Power decarbonisation will be critical to the broader response to climate change. It will enable the greening of transport through electrification and it offers hope in the harder-to-abate activities, either through direct electrification or by enabling alternative abatement technologies that require a green fuel source.
We will share our thoughts on the critical theme of steel decarbonisation on Prospects very soon.
1 The Climate Change Report also features our Central Energy and Lower Carbon View, which we use as inputs to our planning cases. There are inherent limitations with scenario analysis and it is difficult to predict which, if any, of the scenarios might eventuate. Scenarios do not constitute definitive outcomes for us. Scenario analysis relies on assumptions that may or may not be, or prove to be, correct and may or may not eventuate, and scenarios may be impacted by additional factors to the assumptions disclosed.
2 This Prospects episode should be read in conjunction with the BHP Climate Change Report 2020 available at bhp.com, including its disclaimers with respect to forward-looking statements and other matters.
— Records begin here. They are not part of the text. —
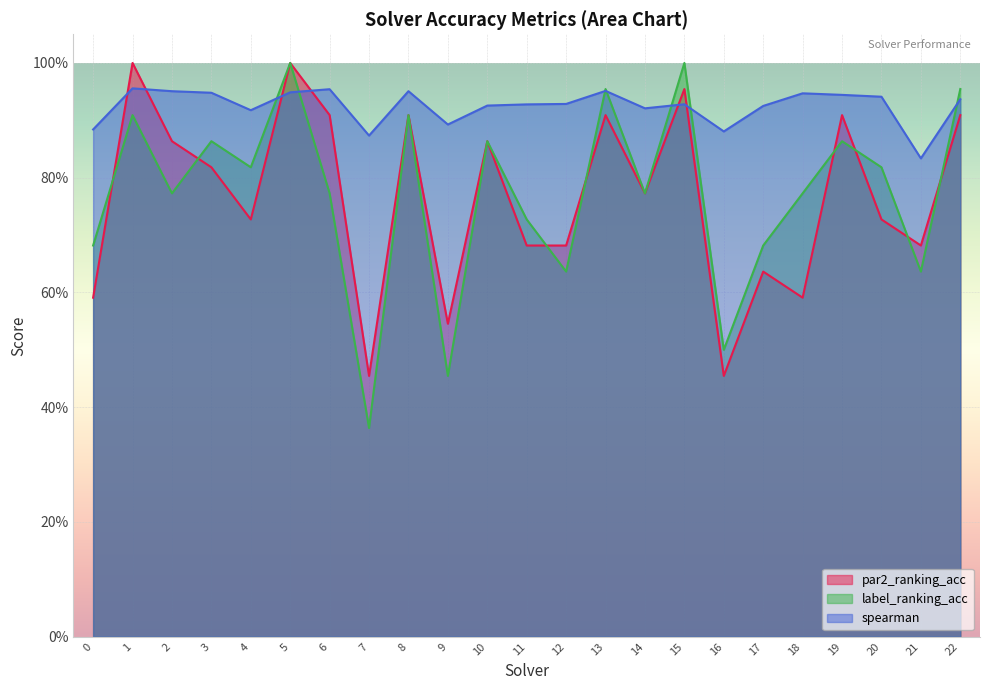

How many lines are shown in the chart?

3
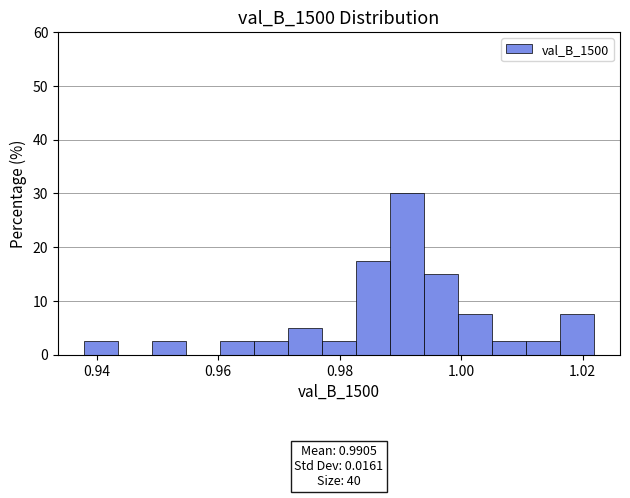

Around what value on the x-axis is the tallest bar? Give the approximate position of its centre, as read against the axis.

0.992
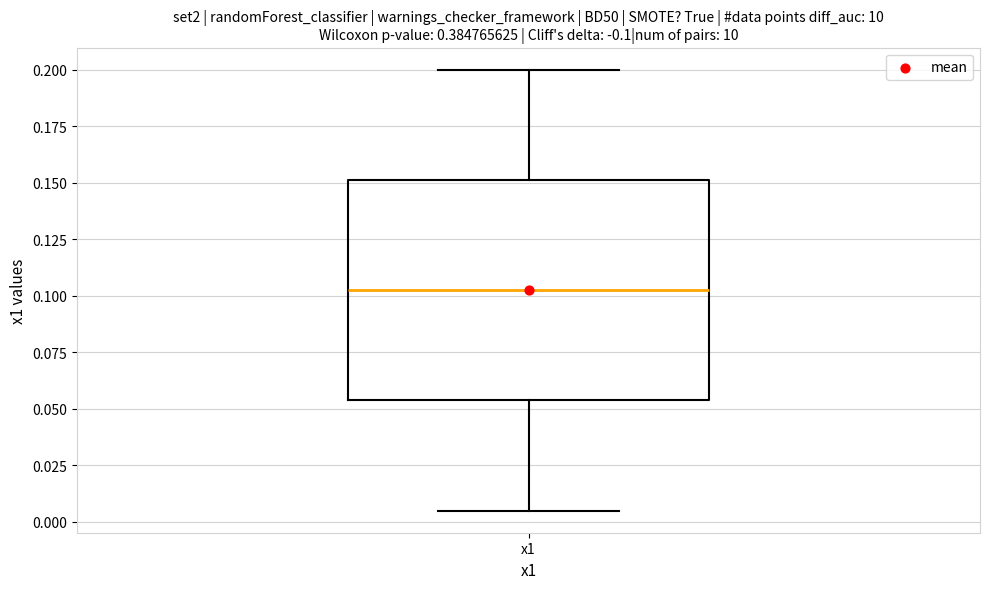

Where does the upper whisker of the box for x1 end on the y-axis? The values are not printed on the chart, so give them approximately, as read against the axis.

0.200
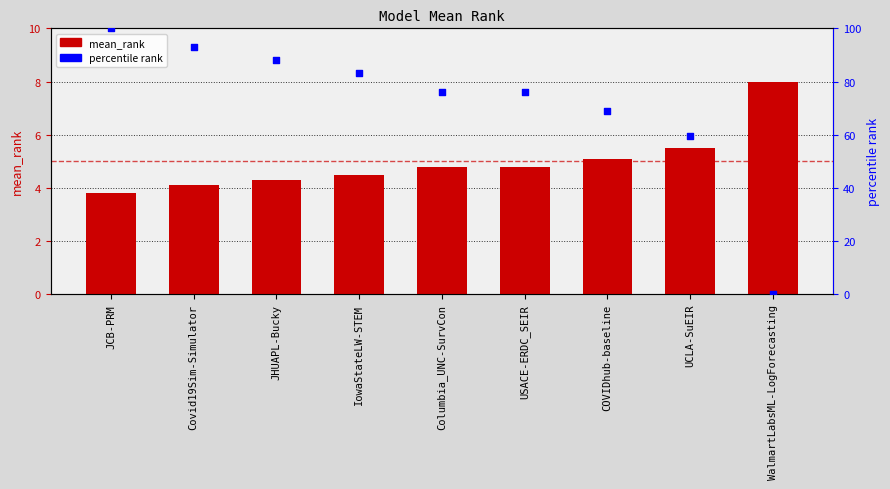

Which series has the largest total across all categories?

percentile rank within sample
The information in this episode provides a concise overview of certain aspects of the portfolio analysis, including the four scenarios, included in the Report and may omit information, analysis and assumptions, and accordingly, BHP cautions readers from relying on the information in this episode in isolation.
3 The power sector made up 41% of energy-related CO¬2 emissions in 2019. Electricity and heat’s contribution to total greenhouse gas emissions is closer to 30%. Source: International Energy Agency; CAIT.
4 Coal-fired power generation dropped by -3% in 2019 off a high base. It will likely fall further in 2020 as electricity use has fallen and low cost renewable generation has eaten away at coal’s remaining share. However, as we have seen in China, where economic activity is back to pre-Covid 19 levels and June quarter thermal generation was up +5% YoY, it’s likely that coal will regain a large portion of its lost share in most regions as power demand recovers. Source: BHP; International Energy Agency, World Energy Outlook 2020; IHS Markit.
5 We estimate this rate is somewhere between 2½ per cent and 3 per cent annum, compound, since the 1980s. That is in excess of economy-wide measures of technological progress in high-income economies, which average less than 2 per cent per year over the long run. Going back a little further, the learning rate for solar PV has sustained comfortably above 20% since the 1970s, with gains split roughly equally between economies of scale and technical progress. Source: BHP; Bloomberg New Energy Finance; Kavlak, et al, ”Evaluating the causes of cost reduction in photovoltaic modules,” Energy Policy 2018.
6 International Energy Agency, World Energy Outlook 2020.